The song's meaning wasn’t apparent to a younger me, but that didn’t really matter, all I knew was it was a classic that used to make the borning, cold car journey up the north a whole lot more bearable. Every year from then on, we’d make sure to stick it on at some point and scream ‘til our heart's content. I knew when I heard that song that I’d be nearer to sitting down and having my Grandad’s gorgeous Christmas dinner, with the whole family in tow.
Rory Clarke
Now, there will be some cynics out there who say Chris Martin should not have anything to do with Christmas, that his commercial sell-out of a band should stick to the popstar script and leave the sacred institution of Christmas to normal folks (and Michael Bublé). Generally, I agree with these fervent condemnations of Chris and his too-good-to-be-true rainbow trousers and boyish charm.

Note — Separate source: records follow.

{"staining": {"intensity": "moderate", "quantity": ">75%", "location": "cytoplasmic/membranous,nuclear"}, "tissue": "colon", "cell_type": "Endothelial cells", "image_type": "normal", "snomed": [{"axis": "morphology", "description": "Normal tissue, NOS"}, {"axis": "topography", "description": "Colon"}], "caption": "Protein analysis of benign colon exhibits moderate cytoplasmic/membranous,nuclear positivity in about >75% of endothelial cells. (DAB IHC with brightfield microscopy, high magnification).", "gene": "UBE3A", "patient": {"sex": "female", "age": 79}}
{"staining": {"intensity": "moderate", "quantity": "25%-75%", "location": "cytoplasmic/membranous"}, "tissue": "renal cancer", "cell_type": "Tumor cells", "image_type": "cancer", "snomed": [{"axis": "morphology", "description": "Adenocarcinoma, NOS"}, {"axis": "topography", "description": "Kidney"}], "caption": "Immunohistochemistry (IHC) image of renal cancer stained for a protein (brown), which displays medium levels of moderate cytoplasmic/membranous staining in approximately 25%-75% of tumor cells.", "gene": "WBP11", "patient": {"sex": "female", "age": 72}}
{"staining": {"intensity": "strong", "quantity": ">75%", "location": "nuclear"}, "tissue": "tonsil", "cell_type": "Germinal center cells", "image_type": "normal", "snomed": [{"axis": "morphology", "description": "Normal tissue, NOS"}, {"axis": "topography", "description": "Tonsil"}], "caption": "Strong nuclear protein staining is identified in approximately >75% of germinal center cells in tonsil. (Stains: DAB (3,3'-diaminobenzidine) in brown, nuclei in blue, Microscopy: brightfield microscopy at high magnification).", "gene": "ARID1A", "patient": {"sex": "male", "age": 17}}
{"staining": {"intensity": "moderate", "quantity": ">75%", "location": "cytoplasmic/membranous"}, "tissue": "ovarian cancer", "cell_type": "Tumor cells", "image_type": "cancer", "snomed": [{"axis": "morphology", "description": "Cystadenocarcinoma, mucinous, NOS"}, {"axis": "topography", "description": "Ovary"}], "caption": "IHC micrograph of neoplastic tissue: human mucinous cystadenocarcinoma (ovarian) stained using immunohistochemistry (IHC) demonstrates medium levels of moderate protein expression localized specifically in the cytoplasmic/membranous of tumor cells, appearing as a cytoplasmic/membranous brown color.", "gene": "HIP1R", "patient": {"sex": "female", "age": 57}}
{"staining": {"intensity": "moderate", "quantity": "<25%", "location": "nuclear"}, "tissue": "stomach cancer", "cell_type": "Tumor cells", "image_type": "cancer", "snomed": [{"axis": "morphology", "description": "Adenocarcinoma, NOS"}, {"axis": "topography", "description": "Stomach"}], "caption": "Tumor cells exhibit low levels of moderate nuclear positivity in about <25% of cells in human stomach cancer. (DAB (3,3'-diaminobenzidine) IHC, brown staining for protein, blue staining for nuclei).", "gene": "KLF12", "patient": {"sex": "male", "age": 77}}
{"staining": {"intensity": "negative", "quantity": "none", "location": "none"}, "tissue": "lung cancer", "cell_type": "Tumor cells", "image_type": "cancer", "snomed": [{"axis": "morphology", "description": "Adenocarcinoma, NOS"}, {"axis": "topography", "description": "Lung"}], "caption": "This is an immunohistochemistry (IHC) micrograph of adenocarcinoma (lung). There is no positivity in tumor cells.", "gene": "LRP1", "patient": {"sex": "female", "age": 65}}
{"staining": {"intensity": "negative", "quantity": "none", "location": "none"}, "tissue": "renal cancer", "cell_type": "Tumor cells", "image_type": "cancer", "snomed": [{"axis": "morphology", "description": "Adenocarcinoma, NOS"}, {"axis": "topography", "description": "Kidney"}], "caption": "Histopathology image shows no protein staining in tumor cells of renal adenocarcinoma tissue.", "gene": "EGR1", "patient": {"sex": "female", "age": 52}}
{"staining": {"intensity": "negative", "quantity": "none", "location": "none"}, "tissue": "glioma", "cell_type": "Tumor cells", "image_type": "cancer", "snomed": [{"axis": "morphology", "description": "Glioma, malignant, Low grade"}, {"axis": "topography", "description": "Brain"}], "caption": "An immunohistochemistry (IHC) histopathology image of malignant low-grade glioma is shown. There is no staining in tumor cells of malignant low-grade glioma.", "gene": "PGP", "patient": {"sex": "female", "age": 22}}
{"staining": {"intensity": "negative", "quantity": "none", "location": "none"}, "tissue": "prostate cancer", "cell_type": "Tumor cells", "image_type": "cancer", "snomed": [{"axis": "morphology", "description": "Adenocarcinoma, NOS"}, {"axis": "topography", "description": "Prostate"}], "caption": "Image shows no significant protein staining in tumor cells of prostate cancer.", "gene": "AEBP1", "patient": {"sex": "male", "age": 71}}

However, and inconveniently for me, it is a Coldplay song that I stick on come December 24th, 25th and beyond - into January if my luck holds!. More than anything else it is this song that evokes in me that most elusive of emotions - ‘Christmassy-ness’. For me, mince pies and mulled wine have nothing on Martin in this department.
For me, ‘Christmas Lights’ is inexorably associated with some of my warmest Christmas memories. In particular, the song was sung repeatedly, with many demanded encores, at the final Christmas Carol Concert of my school days. Arm-in-arm with some of my best friends, we, along with some of the more game teachers, belted out the choruses and mumbled through the verses. Drunk, on Christmas, if not the watered-down mulled wine, we sang, we sang and we sang. As we poured out of our school’s lino-floored and tinsel-bedecked hall, the tune stuck in our heads for days to come, the words on our lips, we had collectively experienced what a singular joy Christmas music can be.
Even during this most troubled of years, the song’s maxim rings true; while the Christmas lights ‘keep shining on’ all your troubles, will, even temporarily, be gone.